#### Data shown

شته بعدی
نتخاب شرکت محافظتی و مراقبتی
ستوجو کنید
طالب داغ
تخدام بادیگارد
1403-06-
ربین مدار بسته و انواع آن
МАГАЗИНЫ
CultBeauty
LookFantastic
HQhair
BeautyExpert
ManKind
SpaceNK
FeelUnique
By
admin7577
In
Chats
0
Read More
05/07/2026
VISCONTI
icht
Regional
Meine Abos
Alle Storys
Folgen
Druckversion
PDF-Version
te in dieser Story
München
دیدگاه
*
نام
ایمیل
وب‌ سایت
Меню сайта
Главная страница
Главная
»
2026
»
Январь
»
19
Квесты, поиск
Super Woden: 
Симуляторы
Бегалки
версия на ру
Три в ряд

########
#### Data shown

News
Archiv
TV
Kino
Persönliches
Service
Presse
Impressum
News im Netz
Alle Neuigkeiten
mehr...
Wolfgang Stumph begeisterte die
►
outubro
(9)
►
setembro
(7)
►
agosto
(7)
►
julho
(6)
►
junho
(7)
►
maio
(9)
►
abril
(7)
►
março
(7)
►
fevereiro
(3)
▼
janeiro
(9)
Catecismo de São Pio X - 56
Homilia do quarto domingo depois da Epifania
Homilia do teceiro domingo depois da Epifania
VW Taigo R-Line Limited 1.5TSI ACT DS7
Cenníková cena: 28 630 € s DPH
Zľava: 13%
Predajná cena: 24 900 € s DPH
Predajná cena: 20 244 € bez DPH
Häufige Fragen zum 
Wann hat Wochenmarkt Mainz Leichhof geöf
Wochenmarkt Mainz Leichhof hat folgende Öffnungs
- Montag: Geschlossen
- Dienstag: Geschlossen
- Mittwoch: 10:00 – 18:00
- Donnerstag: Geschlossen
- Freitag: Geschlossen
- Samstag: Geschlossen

########

Assigned task: In the entries above, locate every line with the word "Mainz" and copy it.

Response area:
Wann hat Wochenmarkt Mainz Leichhof geöf
Wochenmarkt Mainz Leichhof hat folgende Öffnungs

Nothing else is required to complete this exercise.